Trixie didn’t care. Her right eye sported a blood spatter on the backside of the tippy-top of the clear cornea window which makes up the front of the eye. No doubt, the right lens stretched and wrenched at its anchors attempting to join its left compatriot in lens limbo in the forbidden anterior chamber.

Usually, emergency eye surgery to remove the useless, painfully positioned lenses commences urgently. Sometimes a doctor must adjust her beliefs about what may be best for the patient. In Trixie’s case, she experienced no pain. Therefore, no surgery!

In the pictures, her left eye, on your right, contains the anterior lens luxation. Rarely can this lens be seen in a picture because the cornea becomes so irritated by the lens behind it that it turns a blue-white color from fluid build-up within the cell layers (corneal edema).
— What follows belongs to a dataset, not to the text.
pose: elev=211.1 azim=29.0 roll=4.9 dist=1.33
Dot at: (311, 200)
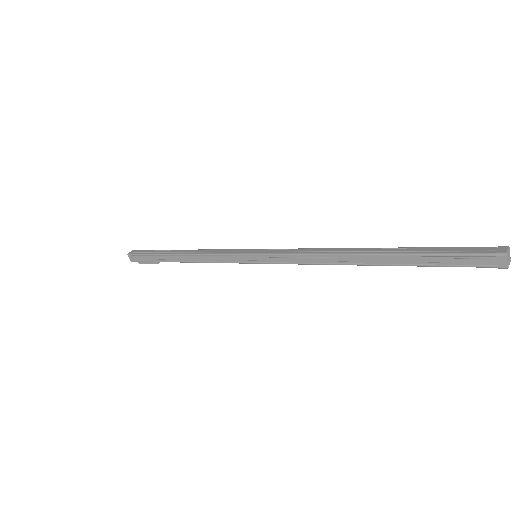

Trixie’s right eye (on your left) holds a cataract. The cataract also appears white, but it is peeking through the pupil in the lens, not an oval form in front of it compared to the left eye.

5 Comments leave one →
  1. Rosa permalink
    February 6, 2012 8:56 pm

    Is it common for sheltie mixs to have eye problems? My sheltie/cocker mix has an eye problem and has to be on drops now😦

    • February 12, 2012 11:44 am

      It is super common for Cockers to have eye problems. Shelties not so much.

  2. August 20, 2010 4:17 pm

    Does that also happens with human lens? My grandfather has a cataract (since 2007) on his left eye and he was never treated by any doctor. Is there a possibility that cataracts won’t get worst until blindness? Are there exercises to prevent from this?

    • August 23, 2010 6:30 pm

      Are you kidding? Did you just ask me questions about humans? Do I have to get glasses? Or did you just ask a veterinarian about human stuff?!? Ask a “human” doctor! (I’m just an animal, aren’t I?😉 )

      Plus, I think you’re randomly spamming me and will never read this….I hope somebody is amused!